(Material provided Opens)

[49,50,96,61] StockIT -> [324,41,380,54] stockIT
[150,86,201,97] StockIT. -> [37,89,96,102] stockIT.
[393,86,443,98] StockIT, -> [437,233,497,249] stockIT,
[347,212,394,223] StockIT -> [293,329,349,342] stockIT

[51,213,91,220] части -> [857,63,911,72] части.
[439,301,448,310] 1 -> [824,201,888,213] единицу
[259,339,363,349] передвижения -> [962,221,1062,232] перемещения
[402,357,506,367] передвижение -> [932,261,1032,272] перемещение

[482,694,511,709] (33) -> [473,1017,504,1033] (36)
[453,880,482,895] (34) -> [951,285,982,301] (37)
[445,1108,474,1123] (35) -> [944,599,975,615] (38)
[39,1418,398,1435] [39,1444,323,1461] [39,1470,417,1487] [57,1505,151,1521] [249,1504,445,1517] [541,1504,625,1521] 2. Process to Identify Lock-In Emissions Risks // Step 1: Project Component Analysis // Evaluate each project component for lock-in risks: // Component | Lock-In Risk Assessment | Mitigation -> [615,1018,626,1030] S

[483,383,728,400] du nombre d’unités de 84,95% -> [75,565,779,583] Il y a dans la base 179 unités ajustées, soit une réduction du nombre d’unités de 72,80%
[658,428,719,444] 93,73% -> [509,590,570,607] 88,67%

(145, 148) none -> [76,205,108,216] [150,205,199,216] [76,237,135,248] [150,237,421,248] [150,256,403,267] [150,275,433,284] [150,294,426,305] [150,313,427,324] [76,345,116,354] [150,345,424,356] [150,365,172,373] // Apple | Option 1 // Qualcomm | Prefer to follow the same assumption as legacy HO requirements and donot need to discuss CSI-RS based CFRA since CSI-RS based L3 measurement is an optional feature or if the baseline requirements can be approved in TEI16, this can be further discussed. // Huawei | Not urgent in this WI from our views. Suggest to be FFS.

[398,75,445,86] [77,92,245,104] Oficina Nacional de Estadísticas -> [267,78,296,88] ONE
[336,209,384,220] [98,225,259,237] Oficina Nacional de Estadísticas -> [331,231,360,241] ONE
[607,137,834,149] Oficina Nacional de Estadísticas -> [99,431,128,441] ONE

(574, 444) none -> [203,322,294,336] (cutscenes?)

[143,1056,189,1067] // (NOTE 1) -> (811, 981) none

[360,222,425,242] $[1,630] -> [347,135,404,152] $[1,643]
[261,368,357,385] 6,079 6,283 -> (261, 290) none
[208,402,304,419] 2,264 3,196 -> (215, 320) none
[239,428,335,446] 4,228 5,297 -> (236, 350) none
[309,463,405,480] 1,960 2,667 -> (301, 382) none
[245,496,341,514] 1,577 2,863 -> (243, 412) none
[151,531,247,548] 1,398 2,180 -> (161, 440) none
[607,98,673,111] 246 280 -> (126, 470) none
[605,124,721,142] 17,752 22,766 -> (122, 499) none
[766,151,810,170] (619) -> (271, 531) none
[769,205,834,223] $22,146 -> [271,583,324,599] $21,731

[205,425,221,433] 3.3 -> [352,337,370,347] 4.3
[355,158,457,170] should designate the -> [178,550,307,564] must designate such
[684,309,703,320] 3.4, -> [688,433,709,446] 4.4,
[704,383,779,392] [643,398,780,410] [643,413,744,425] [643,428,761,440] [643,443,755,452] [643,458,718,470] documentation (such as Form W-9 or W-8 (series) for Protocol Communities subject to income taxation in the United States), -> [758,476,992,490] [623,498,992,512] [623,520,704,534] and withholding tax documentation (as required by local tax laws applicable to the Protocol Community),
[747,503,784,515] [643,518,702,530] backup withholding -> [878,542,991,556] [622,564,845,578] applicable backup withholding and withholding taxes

(Material provided Closes)

The task: For the word "Nacional", tally the lines above that hold it and answer with the number alone.

Your solution: 3